Your instructions >>
Return the complete listing exactly as it reads, with each picture removed.

= = =

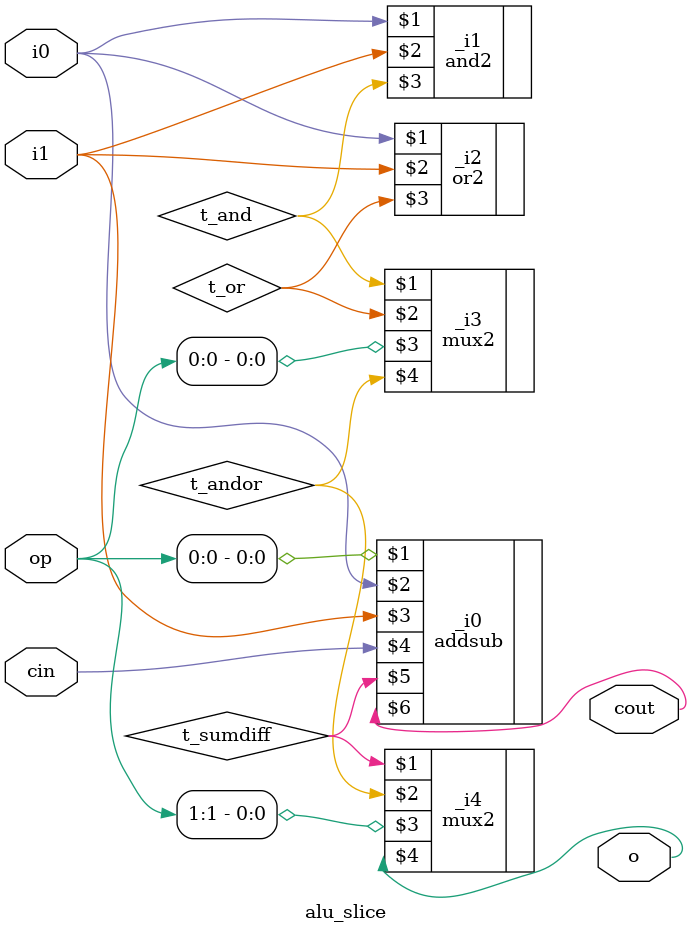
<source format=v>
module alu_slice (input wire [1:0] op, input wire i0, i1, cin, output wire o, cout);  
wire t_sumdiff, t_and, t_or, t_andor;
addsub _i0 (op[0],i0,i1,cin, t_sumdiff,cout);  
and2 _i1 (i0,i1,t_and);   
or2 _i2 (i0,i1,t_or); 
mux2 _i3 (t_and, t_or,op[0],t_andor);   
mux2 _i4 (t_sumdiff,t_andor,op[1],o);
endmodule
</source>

= = =

Answer space >>
<source format=v>
module alu_slice (input wire [1:0] op, input wire i0, i1, cin, output wire o, cout);  
wire t_sumdiff, t_and, t_or, t_andor;
addsub _i0 (op[0],i0,i1,cin, t_sumdiff,cout);  
and2 _i1 (i0,i1,t_and);   
or2 _i2 (i0,i1,t_or); 
mux2 _i3 (t_and, t_or,op[0],t_andor);   
mux2 _i4 (t_sumdiff,t_andor,op[1],o);
endmodule
</source>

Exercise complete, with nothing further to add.